Паршин повернулся в сторону Музыканта, но тот вовремя отвел взгляд и тщательно изобразил, что его больше интересует, как Дмитрий проверяет снаряжение своих бойцов.

– Слушай, – Паршин оставил Олега в покое и толкнул Кравченко локтем, – а почему его Музыкантом зовут? Он что, играет на чем-нибудь? Вон, смотрю, волосы длинные да серьга в ухе.

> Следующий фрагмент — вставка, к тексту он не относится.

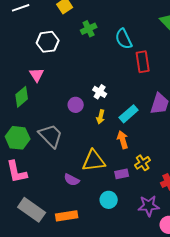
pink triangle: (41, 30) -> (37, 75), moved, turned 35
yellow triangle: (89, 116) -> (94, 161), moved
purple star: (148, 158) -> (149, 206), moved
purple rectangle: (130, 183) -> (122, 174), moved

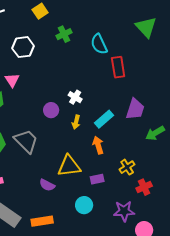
yellow cross: (143, 163) -> (127, 167), moved

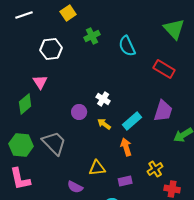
red rectangle: (118, 67) -> (164, 69), moved, turned -50
yellow arrow: (76, 122) -> (104, 124), turned 112
yellow triangle: (69, 166) -> (97, 168), size x0.7
red cross: (144, 187) -> (172, 189), turned 35

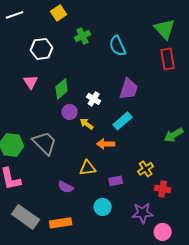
red rectangle: (164, 69) -> (168, 59), moved, turned 50
green diamond: (25, 104) -> (62, 89), moved
purple trapezoid: (163, 111) -> (129, 89), moved
yellow arrow: (104, 124) -> (87, 124), moved
orange arrow: (126, 147) -> (106, 144), moved, turned -72

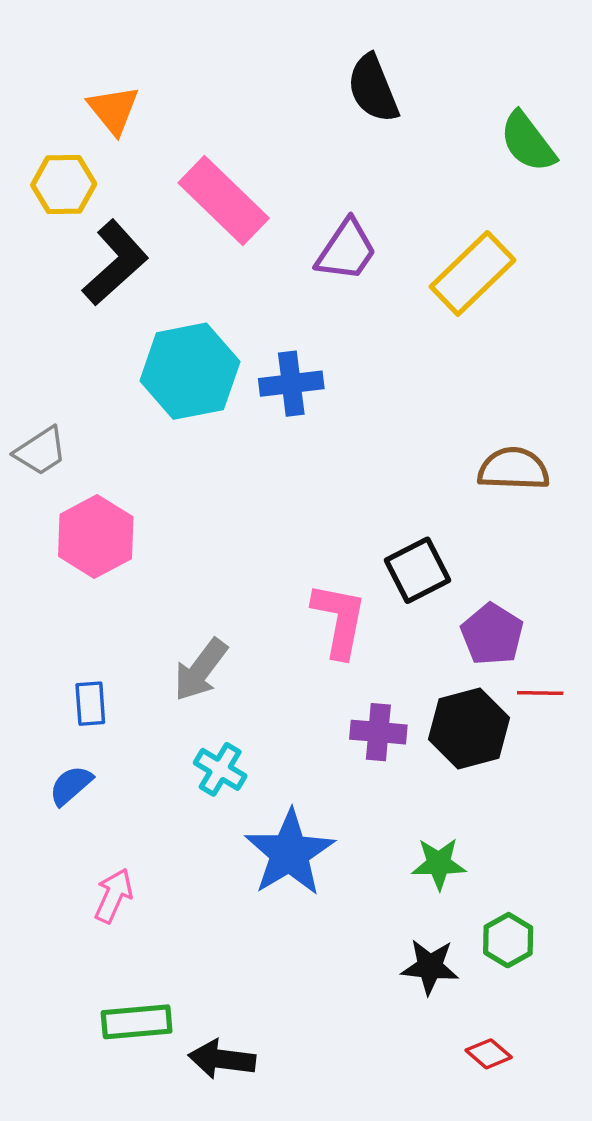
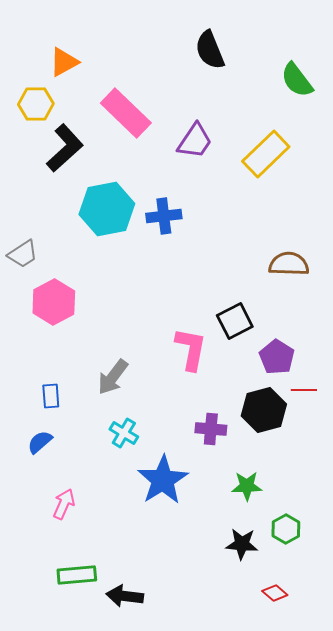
orange triangle: (113, 110) -> (64, 62), turned 40
purple cross: (378, 732) -> (211, 429), moved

– Да нет, – отмахнулся Кравченко. – Нам, впрочем, сначала тоже что-то такое показалось… Он же, когда мы его подобрали, сначала разговаривать вообще не хотел, только до меня иногда снисходил, отвешивал слово-другое. Все-таки отделали его здорово на улице, да еще в семье проблемы были, так что он чувствовал себя одиночкой, и нам, хоть мы его и спасли, накормили, оружие дали и к делу приставили, поначалу не очень доверял. Вот кто-то из наших тоже на его волосищи и серьгу в ухе посмотрел да на майку с какой-то страшилой намалеванной, которую Олег носил, – и точно как ты, подумал, что Олег – какой-нибудь рокер. Ну, рокер-то он действительно рокер, до сих пор по городу старые диски собирает, на которых такие же патлатые, как он, записаны. А чтобы сам играл – не, такого не знаю. Но вот приклеилось с тех пор: Музыкант да Музыкант. А коли приклеилось, то теперь и до смерти не отлипнет. И кстати, когда я говорил тебе сменить тему, я имел в виду, что про Музыканта больше ни слова. По-моему, вам пора.

– О, точно, – закивал Паршин и трусцой побежал к Дмитрию.

Олег тоже подошел к командиру группы.

– Значит, так, – сказал тот. – Вижу, все в сборе. Записка висела вон там.

Он показал на непримечательное высотное здание.

– Видите, мужики, там все двери выбиты, только одна на месте? Вот на нее и прилепили. На черной двери она очень качественно белела. План такой: выдвигаемся на ту сторону и неторопливо прочесываем окрестности в поисках хоть каких-нибудь следов. Олег, – он перевел взгляд на Музыканта, – на тебя особая надежда. Во-первых, если нас засекут, постарайся предупредить об этом заранее. А во-вторых, может быть, ты почувствуешь что-нибудь такое, чего мы не заметим. Не стесняйся говорить, даже если тебе будет казаться, что ты бредишь. Другой Олег, – Дмитрий повернулся к Паршину, – твоими делами займемся ближе к утру. Точнее решим по ходу дела. Но с рассветом нам нужно быть у себя. Все понятно?

– Все, – кивнул Музыкант.

– Так точно, – Паршин выглядел так, словно хотел козырнуть, и единственное, что мешало ему это сделать, – отсутствие фуражки.

Подошел Доцент:

– Все в порядке? Ну и отлично. Идете?

– Идем. Пора.

– Ну, удачи, мужики. Вернитесь только.

– Да уж постараемся.

Доцент хлопнул Дмитрия по плечу, повернулся, посмотрел на снайпера:

– Олег, а ты не геройствуй. Не за хвостами идешь.

– Да помню, помню.

– Вот и ладушки. Действуйте.

– Пошли, – велел Дмитрий.


Сначала шли цепочкой: впереди один из бойцов Дмитрия, за ним – Олег, потом сам Дмитрий, Паршин и еще двое бойцов. Четвертый замыкал цепочку, держась в паре десятков метров позади нее. Они без помех вошли в порубежье и двинулись во двор той самой высотки, на дверь которой кто-то прилепил загадочную записку.